Methods in computational materials science have now evolved to have sufficient fidelity at different length and time scales that simulations results can often be directly compared with experiments and contribute to materials engineering. Moreover, in many cases a simulation at a given length and time scale receives information from experiments and simulations at other length and time scales that guide the form of the model and imply values of model parameters. The inherent data synthesis in this process influences the fidelity of the resulting model. For materials simulations to provide integral support of materials design and qualification processes, it is important to understand the implications of this coupling of scales in order to make sufficiently accurate predictions with quantified uncertainty.
This symposium will focus on four critical aspects in multiscale simulation:
Verification addresses the issue of the correct implementation of the algorithms in a code. Approaches to verification include ensuring that code delivers intended functionality. Moreover, tests of consistency with fundamental physical laws, such as conservation of energy and momentum, can be applied. Both qualitative and quantitative verification methods are of interest.
Validation is the assessment of the ability of a code or specific simulation to describe salient aspects of physical behavior under study. It may involve comparison to existing exact solutions or other benchmark solutions that are well accepted, as well as comparison between simulation results and experiments.

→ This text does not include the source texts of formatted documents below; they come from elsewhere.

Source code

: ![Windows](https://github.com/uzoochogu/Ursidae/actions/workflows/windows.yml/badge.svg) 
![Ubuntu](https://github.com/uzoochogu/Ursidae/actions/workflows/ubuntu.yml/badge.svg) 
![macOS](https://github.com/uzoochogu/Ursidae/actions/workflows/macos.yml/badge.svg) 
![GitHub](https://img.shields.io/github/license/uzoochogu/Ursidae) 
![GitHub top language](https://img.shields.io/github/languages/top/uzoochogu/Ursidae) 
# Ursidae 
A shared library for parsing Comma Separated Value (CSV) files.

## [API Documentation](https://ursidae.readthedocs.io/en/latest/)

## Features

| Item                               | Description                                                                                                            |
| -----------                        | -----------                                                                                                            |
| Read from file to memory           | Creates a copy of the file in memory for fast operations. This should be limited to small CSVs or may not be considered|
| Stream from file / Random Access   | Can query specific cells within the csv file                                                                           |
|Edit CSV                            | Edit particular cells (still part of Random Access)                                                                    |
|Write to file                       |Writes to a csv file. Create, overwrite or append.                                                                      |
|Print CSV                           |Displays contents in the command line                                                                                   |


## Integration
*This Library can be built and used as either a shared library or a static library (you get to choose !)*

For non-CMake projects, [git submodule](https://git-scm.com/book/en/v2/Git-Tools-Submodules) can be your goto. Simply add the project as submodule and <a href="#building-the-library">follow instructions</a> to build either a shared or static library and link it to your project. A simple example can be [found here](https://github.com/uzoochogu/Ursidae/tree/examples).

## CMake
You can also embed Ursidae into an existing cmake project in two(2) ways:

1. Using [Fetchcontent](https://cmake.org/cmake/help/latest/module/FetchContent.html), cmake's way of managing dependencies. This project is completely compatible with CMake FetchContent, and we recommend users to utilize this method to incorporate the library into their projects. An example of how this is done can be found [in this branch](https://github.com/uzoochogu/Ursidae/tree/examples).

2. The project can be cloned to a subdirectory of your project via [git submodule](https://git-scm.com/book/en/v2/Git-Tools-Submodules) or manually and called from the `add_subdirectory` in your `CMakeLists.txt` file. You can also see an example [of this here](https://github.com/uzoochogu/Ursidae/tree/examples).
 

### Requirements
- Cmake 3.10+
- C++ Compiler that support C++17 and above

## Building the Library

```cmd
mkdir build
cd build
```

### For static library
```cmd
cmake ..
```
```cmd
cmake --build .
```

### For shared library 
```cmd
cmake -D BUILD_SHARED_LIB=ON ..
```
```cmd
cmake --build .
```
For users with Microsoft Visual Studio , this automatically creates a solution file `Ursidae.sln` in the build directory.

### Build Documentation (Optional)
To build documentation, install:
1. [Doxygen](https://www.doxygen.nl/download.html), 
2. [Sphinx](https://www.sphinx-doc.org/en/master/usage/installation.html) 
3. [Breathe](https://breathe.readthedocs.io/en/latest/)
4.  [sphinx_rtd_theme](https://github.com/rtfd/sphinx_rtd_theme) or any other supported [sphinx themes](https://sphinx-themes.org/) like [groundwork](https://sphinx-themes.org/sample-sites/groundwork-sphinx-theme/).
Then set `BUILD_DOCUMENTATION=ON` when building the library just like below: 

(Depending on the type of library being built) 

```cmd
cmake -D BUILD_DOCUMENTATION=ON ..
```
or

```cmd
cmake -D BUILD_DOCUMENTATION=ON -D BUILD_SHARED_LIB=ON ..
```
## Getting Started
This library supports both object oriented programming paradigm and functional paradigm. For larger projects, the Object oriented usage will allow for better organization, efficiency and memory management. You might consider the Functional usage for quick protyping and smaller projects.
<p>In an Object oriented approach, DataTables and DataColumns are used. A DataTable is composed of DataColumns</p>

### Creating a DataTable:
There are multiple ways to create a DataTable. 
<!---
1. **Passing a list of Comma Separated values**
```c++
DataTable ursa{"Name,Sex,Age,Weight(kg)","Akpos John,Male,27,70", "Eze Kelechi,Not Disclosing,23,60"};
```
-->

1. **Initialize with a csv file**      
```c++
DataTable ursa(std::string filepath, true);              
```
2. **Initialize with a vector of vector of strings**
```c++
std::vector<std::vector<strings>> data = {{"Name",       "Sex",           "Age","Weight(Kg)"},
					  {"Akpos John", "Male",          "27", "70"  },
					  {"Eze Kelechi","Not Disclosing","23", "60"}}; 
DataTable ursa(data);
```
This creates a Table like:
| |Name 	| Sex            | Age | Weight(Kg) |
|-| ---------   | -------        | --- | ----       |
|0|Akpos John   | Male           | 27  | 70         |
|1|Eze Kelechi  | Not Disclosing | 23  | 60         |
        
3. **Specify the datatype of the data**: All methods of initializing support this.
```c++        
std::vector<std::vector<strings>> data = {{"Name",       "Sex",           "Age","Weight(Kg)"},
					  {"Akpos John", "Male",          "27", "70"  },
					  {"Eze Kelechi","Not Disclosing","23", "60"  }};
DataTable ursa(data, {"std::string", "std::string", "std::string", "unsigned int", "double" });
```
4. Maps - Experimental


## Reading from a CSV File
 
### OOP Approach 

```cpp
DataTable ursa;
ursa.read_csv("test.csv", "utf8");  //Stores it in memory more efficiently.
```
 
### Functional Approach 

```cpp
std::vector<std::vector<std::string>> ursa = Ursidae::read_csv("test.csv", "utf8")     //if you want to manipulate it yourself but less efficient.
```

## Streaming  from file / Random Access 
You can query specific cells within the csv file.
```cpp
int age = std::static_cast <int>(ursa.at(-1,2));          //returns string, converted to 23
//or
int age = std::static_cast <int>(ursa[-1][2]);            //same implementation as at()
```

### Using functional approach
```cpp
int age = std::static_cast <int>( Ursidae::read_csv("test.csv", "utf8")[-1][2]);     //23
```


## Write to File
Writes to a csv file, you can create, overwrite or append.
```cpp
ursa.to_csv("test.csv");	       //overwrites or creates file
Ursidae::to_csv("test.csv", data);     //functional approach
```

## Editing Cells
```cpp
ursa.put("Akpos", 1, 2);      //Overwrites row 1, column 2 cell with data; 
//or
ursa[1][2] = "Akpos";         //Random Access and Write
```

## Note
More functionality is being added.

Sensitivity analysis (SA) is the determination of the relative importance of different mechanisms and model parameters on the predictions of simulations. While methods for sensitivity on one parameter are well-established, there is significant interest in multivariate sensitivity analysis.
Uncertainty quantification (UQ) is the estimation of errors in simulation results arising from the approximations and simplifications in the models or input data. There is significant interest in both aleatoric and epistemic forms of uncertainty.
Contributions are solicited for V&V, SA and UQ within a single computational method, and for applications of these methods in linking multiple methods between disparate length and time scales. Both advances in methodology and specific case studies in all kinds of materials are of interest.